[Supplied records — start]
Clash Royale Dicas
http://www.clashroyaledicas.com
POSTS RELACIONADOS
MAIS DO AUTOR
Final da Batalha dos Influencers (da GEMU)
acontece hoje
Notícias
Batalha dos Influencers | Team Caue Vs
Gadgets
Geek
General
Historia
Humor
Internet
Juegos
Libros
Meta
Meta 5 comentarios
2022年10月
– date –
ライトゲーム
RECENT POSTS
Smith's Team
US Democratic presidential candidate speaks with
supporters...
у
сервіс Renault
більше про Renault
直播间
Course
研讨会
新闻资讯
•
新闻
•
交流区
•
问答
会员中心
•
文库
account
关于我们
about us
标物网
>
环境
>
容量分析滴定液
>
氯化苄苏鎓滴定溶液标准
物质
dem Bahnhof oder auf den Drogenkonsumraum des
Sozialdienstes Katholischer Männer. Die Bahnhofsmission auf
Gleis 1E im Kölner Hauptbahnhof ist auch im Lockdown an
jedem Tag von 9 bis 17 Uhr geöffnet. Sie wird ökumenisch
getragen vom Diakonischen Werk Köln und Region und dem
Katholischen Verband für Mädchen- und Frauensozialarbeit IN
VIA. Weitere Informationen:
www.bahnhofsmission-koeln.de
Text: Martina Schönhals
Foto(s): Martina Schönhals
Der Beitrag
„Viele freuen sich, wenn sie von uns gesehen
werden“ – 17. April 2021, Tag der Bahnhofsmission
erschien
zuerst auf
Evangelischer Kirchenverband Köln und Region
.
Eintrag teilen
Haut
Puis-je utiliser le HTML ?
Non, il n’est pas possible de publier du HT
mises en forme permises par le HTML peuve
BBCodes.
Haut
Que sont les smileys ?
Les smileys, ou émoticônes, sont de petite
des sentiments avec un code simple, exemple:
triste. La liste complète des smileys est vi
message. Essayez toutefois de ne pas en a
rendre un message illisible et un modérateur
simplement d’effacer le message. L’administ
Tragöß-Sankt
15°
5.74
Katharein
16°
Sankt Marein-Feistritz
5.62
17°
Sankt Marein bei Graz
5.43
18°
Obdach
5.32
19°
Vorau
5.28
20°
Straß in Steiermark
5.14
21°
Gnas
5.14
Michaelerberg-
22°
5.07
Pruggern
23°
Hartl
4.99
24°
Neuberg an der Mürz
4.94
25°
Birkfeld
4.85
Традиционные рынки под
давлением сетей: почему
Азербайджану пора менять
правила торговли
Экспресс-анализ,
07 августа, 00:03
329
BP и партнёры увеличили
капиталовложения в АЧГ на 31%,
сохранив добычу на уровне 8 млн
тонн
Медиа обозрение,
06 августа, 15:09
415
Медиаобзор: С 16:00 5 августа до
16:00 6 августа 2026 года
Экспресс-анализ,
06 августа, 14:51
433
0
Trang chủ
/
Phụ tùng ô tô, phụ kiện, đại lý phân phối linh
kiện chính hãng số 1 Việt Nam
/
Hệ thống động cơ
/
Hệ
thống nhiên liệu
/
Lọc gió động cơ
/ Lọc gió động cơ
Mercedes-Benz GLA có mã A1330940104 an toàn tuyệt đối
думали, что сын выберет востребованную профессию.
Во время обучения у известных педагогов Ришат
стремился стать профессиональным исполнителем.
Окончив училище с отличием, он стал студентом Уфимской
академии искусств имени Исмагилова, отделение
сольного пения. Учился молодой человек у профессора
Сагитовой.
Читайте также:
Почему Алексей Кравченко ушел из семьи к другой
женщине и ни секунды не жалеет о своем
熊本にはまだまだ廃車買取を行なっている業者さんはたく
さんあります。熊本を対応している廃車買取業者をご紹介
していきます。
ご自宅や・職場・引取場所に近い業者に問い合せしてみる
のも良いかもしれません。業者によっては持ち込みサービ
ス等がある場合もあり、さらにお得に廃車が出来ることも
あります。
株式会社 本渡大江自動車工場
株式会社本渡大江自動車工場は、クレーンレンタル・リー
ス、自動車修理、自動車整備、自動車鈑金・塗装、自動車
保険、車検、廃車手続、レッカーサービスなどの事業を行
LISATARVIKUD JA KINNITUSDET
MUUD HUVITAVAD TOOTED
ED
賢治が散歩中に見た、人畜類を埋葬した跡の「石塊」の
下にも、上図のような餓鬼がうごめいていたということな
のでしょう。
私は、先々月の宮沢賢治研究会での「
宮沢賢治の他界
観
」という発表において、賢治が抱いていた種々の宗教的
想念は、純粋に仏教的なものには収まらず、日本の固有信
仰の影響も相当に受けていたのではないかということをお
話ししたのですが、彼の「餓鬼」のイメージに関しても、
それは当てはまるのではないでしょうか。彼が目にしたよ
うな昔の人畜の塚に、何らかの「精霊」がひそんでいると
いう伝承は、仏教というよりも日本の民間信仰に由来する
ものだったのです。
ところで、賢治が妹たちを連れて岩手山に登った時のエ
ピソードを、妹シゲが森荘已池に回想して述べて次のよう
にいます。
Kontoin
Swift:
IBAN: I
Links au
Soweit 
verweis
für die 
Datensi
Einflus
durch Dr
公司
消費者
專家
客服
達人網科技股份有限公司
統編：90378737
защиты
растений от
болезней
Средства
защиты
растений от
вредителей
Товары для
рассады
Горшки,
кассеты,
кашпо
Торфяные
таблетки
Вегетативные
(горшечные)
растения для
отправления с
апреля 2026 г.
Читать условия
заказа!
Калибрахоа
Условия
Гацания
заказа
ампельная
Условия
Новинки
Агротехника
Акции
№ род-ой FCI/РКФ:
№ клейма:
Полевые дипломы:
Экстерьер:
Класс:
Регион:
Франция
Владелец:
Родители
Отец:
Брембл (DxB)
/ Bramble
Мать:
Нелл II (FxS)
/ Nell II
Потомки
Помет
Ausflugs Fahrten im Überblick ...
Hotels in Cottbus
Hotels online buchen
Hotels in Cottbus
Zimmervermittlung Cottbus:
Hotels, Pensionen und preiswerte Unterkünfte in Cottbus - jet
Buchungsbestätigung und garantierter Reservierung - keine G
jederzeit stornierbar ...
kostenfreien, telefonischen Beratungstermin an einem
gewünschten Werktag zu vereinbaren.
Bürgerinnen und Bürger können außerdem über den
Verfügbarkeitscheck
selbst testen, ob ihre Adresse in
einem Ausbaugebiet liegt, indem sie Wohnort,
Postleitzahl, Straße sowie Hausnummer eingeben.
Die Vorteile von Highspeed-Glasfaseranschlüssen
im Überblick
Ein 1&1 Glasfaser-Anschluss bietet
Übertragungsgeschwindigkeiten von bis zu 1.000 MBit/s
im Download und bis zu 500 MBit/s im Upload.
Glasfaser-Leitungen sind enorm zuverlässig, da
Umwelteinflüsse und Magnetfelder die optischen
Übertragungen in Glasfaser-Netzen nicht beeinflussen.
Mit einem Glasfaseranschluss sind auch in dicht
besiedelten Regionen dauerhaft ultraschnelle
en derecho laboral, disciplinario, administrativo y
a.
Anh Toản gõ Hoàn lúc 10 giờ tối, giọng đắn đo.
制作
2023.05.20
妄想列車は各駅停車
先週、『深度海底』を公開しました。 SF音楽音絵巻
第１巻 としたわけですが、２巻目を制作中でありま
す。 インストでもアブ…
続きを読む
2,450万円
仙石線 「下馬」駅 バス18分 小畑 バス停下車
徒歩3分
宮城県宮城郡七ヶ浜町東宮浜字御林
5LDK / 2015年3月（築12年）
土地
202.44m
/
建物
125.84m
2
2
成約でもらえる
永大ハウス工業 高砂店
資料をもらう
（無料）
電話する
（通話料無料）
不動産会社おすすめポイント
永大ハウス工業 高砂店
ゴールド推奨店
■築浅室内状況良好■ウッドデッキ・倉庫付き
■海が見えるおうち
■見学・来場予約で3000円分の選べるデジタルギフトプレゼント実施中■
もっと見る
[Supplied records — finish]
Report how many lines in the items above contain the string "MBit". Give only the number.

### [Output below]
2